→ DATASET ROWS:
= = =

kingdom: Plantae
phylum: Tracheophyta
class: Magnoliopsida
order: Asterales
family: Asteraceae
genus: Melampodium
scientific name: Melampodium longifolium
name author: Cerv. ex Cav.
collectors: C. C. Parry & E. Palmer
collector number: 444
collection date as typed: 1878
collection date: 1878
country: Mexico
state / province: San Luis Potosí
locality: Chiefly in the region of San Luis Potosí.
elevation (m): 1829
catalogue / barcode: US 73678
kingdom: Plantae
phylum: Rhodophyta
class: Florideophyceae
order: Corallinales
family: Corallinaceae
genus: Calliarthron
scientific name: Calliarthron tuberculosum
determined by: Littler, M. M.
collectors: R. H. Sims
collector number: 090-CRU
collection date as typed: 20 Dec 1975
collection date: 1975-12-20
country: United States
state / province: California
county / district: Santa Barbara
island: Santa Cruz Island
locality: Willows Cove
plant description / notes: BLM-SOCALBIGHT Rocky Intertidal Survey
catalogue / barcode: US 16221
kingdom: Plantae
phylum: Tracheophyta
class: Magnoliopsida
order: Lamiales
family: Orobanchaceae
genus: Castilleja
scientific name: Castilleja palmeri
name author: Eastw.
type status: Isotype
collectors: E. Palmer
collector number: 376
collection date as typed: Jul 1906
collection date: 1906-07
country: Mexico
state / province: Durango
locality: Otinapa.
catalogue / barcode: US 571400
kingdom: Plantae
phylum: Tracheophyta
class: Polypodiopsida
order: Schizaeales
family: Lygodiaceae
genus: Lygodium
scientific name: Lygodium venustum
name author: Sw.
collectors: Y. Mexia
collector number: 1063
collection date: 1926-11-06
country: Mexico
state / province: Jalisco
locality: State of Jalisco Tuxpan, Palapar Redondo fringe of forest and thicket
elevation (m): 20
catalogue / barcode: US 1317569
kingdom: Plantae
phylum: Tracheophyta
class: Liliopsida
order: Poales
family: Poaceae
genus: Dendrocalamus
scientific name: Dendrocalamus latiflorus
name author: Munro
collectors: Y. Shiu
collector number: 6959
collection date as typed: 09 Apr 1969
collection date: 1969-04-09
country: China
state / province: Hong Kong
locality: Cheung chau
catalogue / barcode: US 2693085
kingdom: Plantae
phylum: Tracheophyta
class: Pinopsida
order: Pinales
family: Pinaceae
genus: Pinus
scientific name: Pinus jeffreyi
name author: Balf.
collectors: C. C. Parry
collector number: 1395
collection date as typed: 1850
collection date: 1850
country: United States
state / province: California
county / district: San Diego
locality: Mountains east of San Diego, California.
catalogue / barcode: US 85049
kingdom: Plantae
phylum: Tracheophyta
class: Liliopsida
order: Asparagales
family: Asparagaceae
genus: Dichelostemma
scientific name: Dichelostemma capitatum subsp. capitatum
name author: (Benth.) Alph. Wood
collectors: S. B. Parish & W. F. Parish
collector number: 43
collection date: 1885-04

= = =

→ SET EXERCISE: Render the stretch of the listing from the line containing "order: Corallinales" through the line containing "order: Lamiales", both included, as a numbered list with blank lines omitted.

→ FINAL RESULT:
1. order: Corallinales
2. family: Corallinaceae
3. genus: Calliarthron
4. scientific name: Calliarthron tuberculosum
5. determined by: Littler, M. M.
6. collectors: R. H. Sims
7. collector number: 090-CRU
8. collection date as typed: 20 Dec 1975
9. collection date: 1975-12-20
10. country: United States
11. state / province: California
12. county / district: Santa Barbara
13. island: Santa Cruz Island
14. locality: Willows Cove
15. plant description / notes: BLM-SOCALBIGHT Rocky Intertidal Survey
16. catalogue / barcode: US 16221
17. kingdom: Plantae
18. phylum: Tracheophyta
19. class: Magnoliopsida
20. order: Lamiales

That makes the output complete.